A rather tumultuous year is rapidly winding down, with all its struggle and hype and surprises.  The stress of getting through another year seems to always bring out the “Gee, remember when…?” syndrome, as in, “Gee, remember when the holidays weren’t so hectic?”; or, “Gee, remember when you got your coffee at home, and not for 6 bucks?”.  Well, add another one, as in “Gee, remember when discovery didn’t have an ‘e’ in front of it, when it meant just collecting a few files or boxes from a couple employees, or even just getting a few emails (for the younger crowd)?”  Ok, maybe it was never that easy – time does dim the pain.  But now, “pain” and “discovery”…with an ‘e’…go together almost seamlessly, along with “stress” and “OMG”.  Well, the past very few years have added tremendously to that pain, mostly through the arrival of BYOD and with it the proliferation of new apps, seemingly daily.  And among the most popular seem to be new messaging apps…pick a color, pick a name and there’s a new messaging app just for you.  What caused this tirade, you may ask. An article in the NYTimes Technology section is to blame; or the app that the article ably describes, to be specific.

It seems that a messaging app named Signal from Whisper Systems claims to have the best encryption capabilities around.  So good, in fact, that other companies such as WhatsApp, Facebook Messenger and Google are embedding Signal’s messaging system into their own apps, according to the article.  The most noticeable aspect of this app’s security is that basically nothing, as in metadata or other information about the sender or recipient, is saved on the Whisper Systems server, other than the last time a user connected to the server and when a person signed up for Signal.  The encryption key is shared only between sender and recipient…Whisper Systems doesn’t see it/store it, so could not provide it in response to subpoena, or any other information.  The app security seems to be so tight, that it is almost considered a drawback – obviously, the ‘crowd’ that a user can interact with is quite limited, so it certainly doesn’t lend itself to community chatting or sharing.  Because it does not have some other ‘gooey’ features yet such as smiley faces and so forth, younger users may not see it as a fun app.  The author of the article brings that out in a way that, to me at least, I scary…stating that because this app is so tuned into small audience with requirement for key sharing, etc., that the user might want to consider this app for business, and a more open app for friends (my emphasis added, obviously).
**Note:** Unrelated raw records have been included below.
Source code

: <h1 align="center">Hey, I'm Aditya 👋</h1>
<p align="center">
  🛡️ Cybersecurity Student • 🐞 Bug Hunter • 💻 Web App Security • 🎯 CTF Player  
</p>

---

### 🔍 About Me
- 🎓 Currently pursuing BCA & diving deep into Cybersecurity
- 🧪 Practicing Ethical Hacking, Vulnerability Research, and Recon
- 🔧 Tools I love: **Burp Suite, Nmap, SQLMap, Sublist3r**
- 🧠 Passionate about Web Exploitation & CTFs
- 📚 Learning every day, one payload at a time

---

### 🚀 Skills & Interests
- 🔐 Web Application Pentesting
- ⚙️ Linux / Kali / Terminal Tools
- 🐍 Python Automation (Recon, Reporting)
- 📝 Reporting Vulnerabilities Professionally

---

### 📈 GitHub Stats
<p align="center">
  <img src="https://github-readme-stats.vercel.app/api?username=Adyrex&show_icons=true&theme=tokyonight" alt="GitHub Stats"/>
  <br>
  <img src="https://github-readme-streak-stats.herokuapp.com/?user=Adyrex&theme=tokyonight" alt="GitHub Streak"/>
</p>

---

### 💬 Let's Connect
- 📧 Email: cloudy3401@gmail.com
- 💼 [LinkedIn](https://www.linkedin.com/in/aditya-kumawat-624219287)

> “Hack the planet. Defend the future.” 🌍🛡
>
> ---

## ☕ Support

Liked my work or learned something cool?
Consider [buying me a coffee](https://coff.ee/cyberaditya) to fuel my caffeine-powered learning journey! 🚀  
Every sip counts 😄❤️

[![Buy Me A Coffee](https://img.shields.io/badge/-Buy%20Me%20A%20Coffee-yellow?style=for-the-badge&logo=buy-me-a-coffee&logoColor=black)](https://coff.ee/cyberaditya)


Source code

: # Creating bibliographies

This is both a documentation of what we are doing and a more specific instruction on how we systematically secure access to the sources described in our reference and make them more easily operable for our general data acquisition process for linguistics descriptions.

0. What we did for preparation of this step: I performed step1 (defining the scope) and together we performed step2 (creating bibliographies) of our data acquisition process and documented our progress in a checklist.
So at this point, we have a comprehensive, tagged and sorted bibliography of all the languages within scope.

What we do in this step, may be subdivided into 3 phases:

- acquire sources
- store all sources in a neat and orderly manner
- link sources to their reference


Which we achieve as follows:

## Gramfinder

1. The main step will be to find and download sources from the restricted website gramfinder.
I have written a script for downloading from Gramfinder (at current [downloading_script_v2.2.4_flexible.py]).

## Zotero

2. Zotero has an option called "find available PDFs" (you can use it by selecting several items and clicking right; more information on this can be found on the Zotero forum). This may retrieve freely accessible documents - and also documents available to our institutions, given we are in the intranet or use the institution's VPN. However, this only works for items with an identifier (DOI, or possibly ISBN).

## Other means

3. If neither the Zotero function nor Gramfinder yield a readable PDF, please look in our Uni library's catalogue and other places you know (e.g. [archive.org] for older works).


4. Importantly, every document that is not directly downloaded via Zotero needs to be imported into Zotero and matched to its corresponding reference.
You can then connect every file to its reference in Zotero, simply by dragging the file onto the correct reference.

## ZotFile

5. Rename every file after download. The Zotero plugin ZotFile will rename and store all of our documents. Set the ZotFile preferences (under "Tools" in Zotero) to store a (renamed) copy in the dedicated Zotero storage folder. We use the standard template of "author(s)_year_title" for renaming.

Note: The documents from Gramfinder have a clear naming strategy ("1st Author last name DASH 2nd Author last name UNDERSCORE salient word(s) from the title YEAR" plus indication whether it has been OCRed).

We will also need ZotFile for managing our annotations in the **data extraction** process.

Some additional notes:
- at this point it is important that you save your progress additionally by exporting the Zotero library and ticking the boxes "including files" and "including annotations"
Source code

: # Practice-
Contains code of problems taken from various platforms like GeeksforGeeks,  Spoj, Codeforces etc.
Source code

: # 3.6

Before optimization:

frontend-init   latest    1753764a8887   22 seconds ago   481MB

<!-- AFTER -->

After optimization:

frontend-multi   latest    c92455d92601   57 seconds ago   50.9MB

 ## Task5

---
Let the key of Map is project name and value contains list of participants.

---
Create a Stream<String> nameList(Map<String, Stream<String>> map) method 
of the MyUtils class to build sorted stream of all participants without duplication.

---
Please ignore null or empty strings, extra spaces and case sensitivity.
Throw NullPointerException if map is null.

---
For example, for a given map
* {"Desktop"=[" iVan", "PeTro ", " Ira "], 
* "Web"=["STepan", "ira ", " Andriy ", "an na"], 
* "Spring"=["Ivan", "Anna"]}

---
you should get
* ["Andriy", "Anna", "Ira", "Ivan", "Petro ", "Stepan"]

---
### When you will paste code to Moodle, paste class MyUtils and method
So, there we go…the yellow brick road can easily become a slippery slope.  What are you, as the IT security manager, the Legal Hold Administrator, or the attorney or company itself, to do about ensuring that company information is not being indiscriminately or negatively shared outside your electronic universe?  I’m not going to try to answer that, it’s almost unanswerable on a general basis.  All I think of when I see the proliferation of these apps, whose capabilities so quickly outstrip a company’s IT or security system’s ability to manage, is that the company must double down (or triple or ‘pick a number’) on training and strong policy statements regarding use of these apps.  I haven’t really gotten a hold on a thought that keeps popping into my brain, wondering if this wild-west landscape we are in regarding apps will cause companies to look askance again at BYOD.  Those unfortunate souls in charge of managing information security may arrive at the point of saying, “We cannot allow BYOD tools in-house with their ability to use any app the employee desires.  We can only control our own phones/ipads/etc. – what an employee does outside of those confines is another issue, at least we can track whether they are sending information outside through our tools.”  And the e-discovery headache is so obvious that I will save comment on that for later…I think I need to take a deep breath, or medication, before I go down that road.

I am as much in favor of new technology, new ways to work, and accommodating those ways and tools that new employees are familiar with.  But I also am constantly reading court cases that address information theft by current and former employees and thinking, “These are just the ones who get caught.”  Technology, security and productivity in the workplace have become uneasy partners; as we head into the dark recesses of year-end, perhaps the only reassuring sound is Santa saying, “Hey, I’ve brought drinks for all…Happy Holidays!”